Teach the Lloyd's dog a new trick


David Croom-Johnson, Managing Director — AEGIS London.

There’s an old joke about the underwriting room of the future. It will have an underwriter, a computer and a dog. Why a dog? To keep the underwriter away from the computer.

I re-told this joke at the Underwriter CEO panel at this week’s Insider London conference, not in the expectation of raising a big laugh, but because like all jokes it contains a kernel of truth – namely the market’s ambivalence about the use of technology.

I think we all know that change is needed, even if we can’t agree on what and how.

The impact of the efficiency drive begun by Lloyd’s performance management director (Jon Hancock and lent weight by its new CEO John Neal’s vision have highlighted the obvious – we have to be profitable. And the changes that have been introduced have delivered a change in tone.

In 2018, the market started with plans to grow 10% and ended up at minus 3%. This is not a massive change, but it has lowered expectations and plans will not be as bullish this year. The reality is that if market players can’t turn a poor portfolio around, then more people will be out of a job.  We’ve been too protective of people and classes and that’s something that has to change.

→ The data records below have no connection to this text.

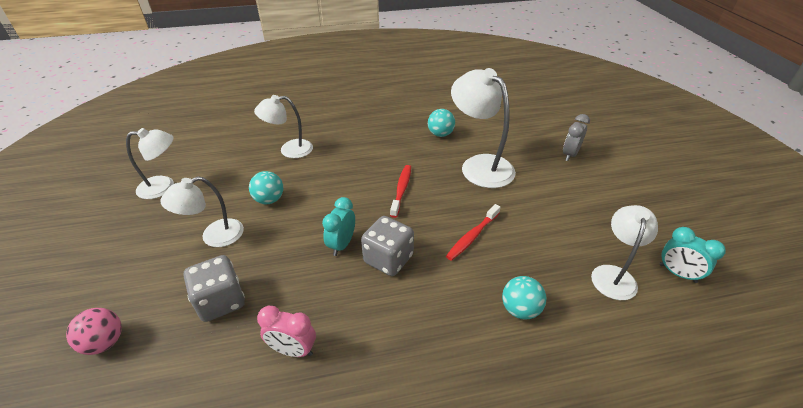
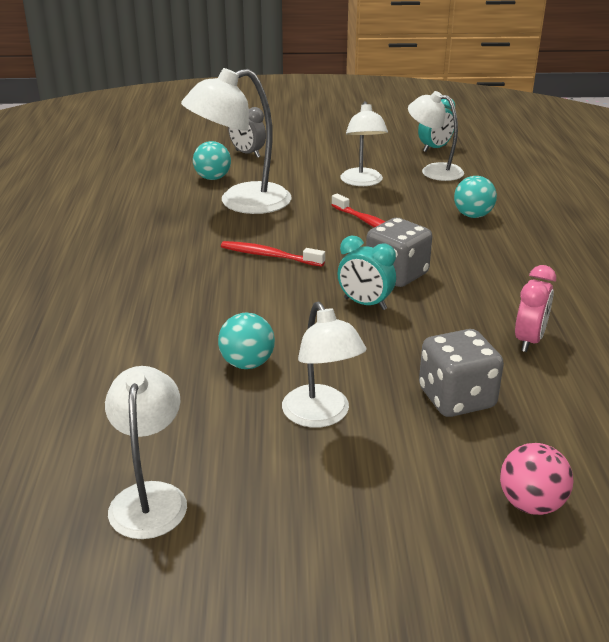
camera: 80 degrees left, 10 degrees down
(289, 150) = (111, 345): white lamp -> white lamp (362, 182)
(440, 134) = (154, 217): turquoise ball -> turquoise ball (213, 178)

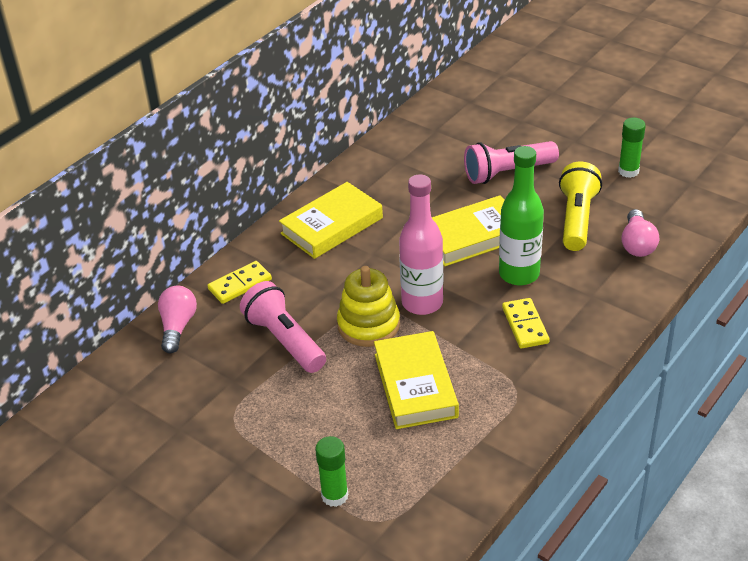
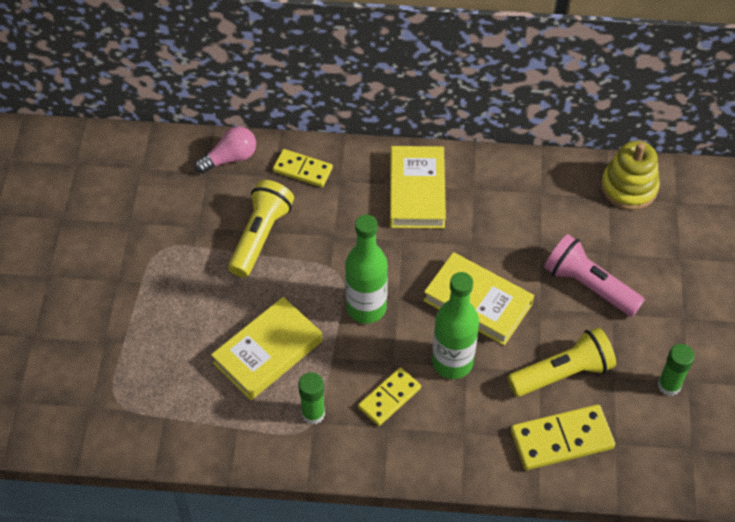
camera: 55 degrees right, 15 degrees up
(285, 340) = (260, 236): pink flashlight -> yellow flashlight
(331, 226) = (417, 191): yellow book -> yellow book turned 75 degrees clockwise
(334, 496) = (123, 358): green glue stick -> green glue stick (313, 413)
(368, 325) = (315, 283): yellow stacking toy -> yellow stacking toy (629, 187)
(422, 303) = (366, 308): pink bottle -> green bottle
(637, 244) = (561, 440): pink light bulb -> yellow domino

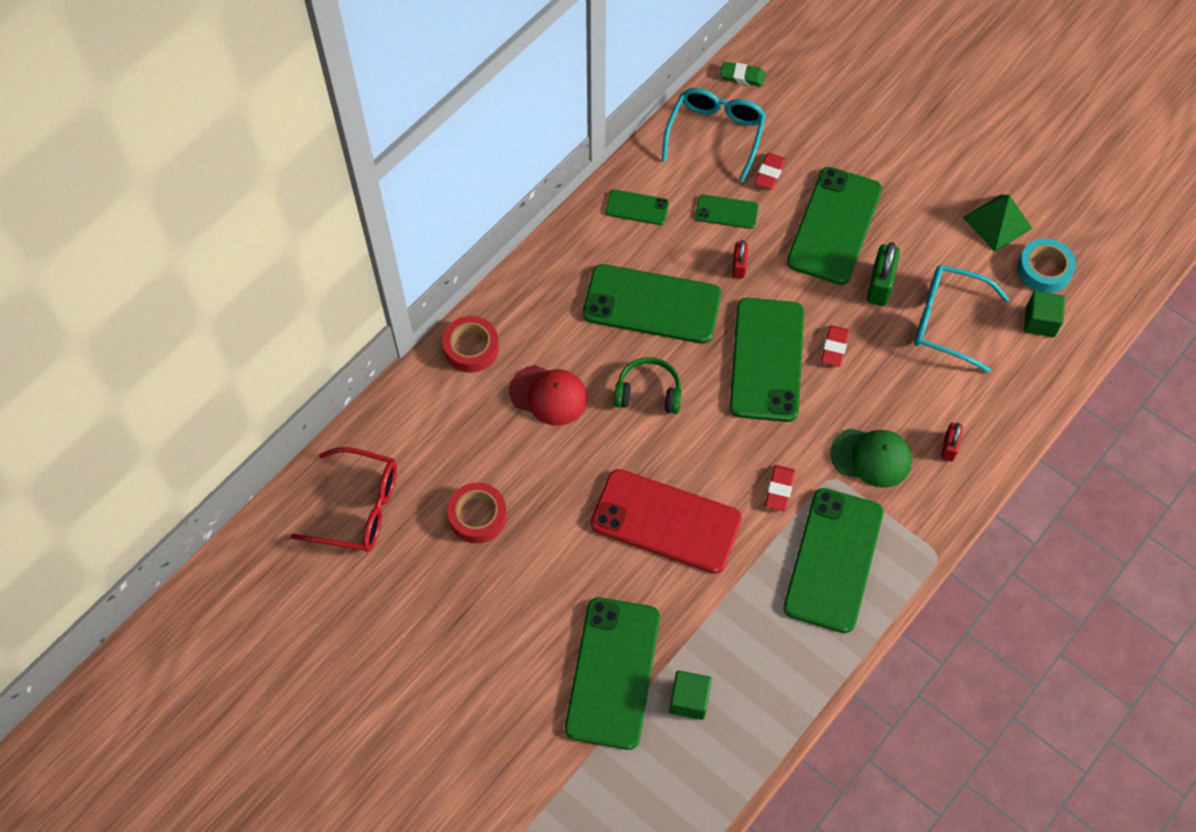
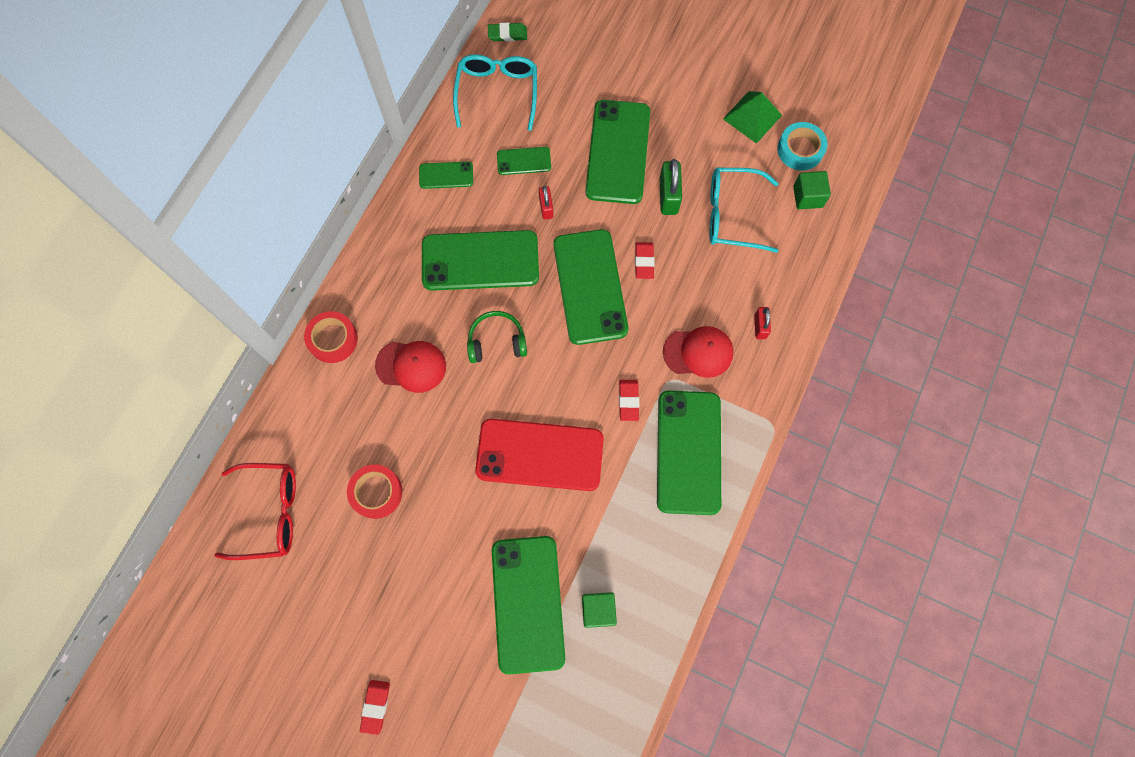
camera: 15 degrees left, 10 degrees up
(769, 173) = (551, 117): red eraser -> red eraser (375, 706)
(871, 457) = (698, 352): green cap -> red cap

The future is data and analysis

I am frustrated when people talk about technology as disruptive. There’s no value in disruption for its own sake. It’s not about disruption, it’s about enabling.

AEGIS London’s digital platform OPAL enables access by customers from all around the world.

We have produced c.40,000 quotes in 18 months; bound 9,000 risks that we don’t touch. Average risk values are under $100k and premiums sub $10k – mostly deductible buy-backs in the SME arena.  We will add more products and this strategic development project  gives us energy, hope and optimism. We are doing this ourselves – enabling from within, rather than disrupting or being disrupted.

If we look more broadly to technology initiatives within the market, I think we should be optimistic, and I include PPL within that. However market modernisation turns out, the key is the customer experience should be right and that the platform adds value.

Looking ahead, I can see company platforms morphing into hubs – like Trade Ed for example. AEGIS London will react with our pricing if hubs reduce costs. We want to be efficient and improve the customer experience.

Underwriters will be different

The rise of technology is going to change how we work. The underwriting room will be smaller in ten years, but it will still be there! There will always be a need for face-to-face discussions and a rapid answer.

But we also want underwriters out in the real world – finding seams of gold, portfolios of business that we can understand and write well. It will be about understanding the client better, using knowledge better.

We have been weak at harnessing the information and the talent that we’ve got. We’ve allowed the brokers to lead in this area. So, I welcome change – the march of the analysts, data scientists and the heady world of AI – it will help us do better to harness the skills and knowledge we have.

Ambivalence about technology, like every dog, has had its day.

 

David Croom-Johnson was speaking to the Insider London conference on 7 February 2019.